Hardly any customers actually care about space. My mom is definately in the “I don't care” camp and I bet your mom is too. Never once has she called me and complained that “Word is too big”. So, my friends, it turns out speed is everything.
But wait, why then do I devote all this attention to measuring space, whole articles in fact, if nobody cares? Well, the reason is that as often as not space is speed. Yup you heard it here first folks, all that stuff they taught you about time-space tradeoffs is bunk: your default assumption should be that smaller is faster. Which is why we pay so much attention to space, because often the primary cause of slowness turns out to be bigness. Whether it's page faults, cache misses, or just tons of IO, space kills.
I love my mom, but she wouldn't know a soft-fault if it hit her on the head. She just knows it's too slow.
Comments
- Anonymous
March 15, 2004
The comment has been removed - Anonymous
March 15, 2004
I think you and I are both saying that space matters, even though Mom doesn't think it about it much. And sometimes it matters in not the way you were told :) - Anonymous
March 15, 2004
here's a good company/team motto:
"We care about space so your mom doesn't have to."
:) - Anonymous
March 16, 2004
That's very true. Space matters less every day, too. People who find a program and consider themselves good with computers may (the numbers who will are dwindling :) complain about how horribly big Windows XP is, for instance. ;) But as technology progresses it matters less and less.

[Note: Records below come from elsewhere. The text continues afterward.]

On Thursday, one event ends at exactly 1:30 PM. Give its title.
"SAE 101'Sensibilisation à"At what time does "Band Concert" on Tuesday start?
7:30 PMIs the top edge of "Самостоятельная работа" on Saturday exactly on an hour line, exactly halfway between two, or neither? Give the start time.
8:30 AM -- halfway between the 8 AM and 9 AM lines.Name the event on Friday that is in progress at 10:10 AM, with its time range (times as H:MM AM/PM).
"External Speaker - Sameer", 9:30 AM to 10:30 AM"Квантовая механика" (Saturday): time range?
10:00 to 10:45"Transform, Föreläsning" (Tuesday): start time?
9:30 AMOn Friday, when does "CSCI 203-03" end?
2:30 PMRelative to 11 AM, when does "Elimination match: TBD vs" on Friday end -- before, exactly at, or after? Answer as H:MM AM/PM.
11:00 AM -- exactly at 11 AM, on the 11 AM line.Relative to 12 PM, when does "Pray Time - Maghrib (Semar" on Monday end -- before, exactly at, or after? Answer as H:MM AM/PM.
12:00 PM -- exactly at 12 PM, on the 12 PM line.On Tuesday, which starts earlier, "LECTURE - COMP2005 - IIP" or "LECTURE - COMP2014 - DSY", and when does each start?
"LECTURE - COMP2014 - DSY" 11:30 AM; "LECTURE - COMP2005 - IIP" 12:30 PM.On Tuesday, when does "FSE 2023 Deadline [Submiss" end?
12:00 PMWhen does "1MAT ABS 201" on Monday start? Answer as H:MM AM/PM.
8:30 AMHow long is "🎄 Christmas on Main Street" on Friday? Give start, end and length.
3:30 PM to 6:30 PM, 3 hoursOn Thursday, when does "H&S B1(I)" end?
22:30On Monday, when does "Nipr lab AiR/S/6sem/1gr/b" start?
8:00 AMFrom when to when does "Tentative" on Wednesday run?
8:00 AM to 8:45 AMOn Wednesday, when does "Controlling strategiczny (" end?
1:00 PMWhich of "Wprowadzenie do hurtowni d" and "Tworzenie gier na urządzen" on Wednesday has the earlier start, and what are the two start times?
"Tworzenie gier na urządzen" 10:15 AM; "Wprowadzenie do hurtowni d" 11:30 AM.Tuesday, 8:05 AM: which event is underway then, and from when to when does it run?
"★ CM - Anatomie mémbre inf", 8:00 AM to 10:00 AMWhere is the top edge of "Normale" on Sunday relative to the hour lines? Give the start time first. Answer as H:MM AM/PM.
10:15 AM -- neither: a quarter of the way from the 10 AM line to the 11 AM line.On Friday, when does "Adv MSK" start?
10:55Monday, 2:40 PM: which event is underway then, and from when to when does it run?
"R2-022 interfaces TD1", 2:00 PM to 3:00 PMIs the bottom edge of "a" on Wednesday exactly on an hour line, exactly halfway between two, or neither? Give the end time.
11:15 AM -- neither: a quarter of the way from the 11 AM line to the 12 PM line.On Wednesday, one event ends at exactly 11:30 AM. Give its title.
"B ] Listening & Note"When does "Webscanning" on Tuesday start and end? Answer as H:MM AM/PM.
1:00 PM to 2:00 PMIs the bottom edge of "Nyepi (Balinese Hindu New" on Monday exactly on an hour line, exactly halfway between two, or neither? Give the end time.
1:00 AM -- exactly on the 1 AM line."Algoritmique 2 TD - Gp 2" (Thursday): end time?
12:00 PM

As far as smaller programs being faster, that may be true in general, but it's not always true. If you save 10% of your space by using an archive format the decompresses using ten times as many CPU cycles, it's a judgment call. Well, it depends on how many CPU cycles you already have, but if your decompressor was already slow I don't think it's clear cut.. Usually, though, yes, hard drives are far slower than even the worst of errors you can make that don't use them. - Anonymous
March 16, 2004
Now that CPU's are so fast compared to memory, reducing the memory footprint is often the best way to increase speed. Time is becoming proportional to space, more and more, every year.
I used to optimize for speed by focusing on the code executed. Now I tend to focus on the size of repeated data structures. - Anonymous
March 16, 2004
James writes that "Space matters less each day" but I don't think I can agree with that. I think I like Frank's position better "CPU's are so fast compared to memory..."
Though main memory is getting more abundant, and disk is also getting more abundant, I think from that we can only conclude that footprint matters less. For example I think there are theme sets we ship with Windows XP (bitmaps, sounds, etc.) that rival the size of the entire Windows 3.1 distribution. Is this a bad thing? I don't think so... I think it's what people want and they can afford the disk footprint nowadays.
But when it comes down to memory used for core processing activities... space is the leading indicator of speed which is why we have to care about it so much, even though my mom doesn't.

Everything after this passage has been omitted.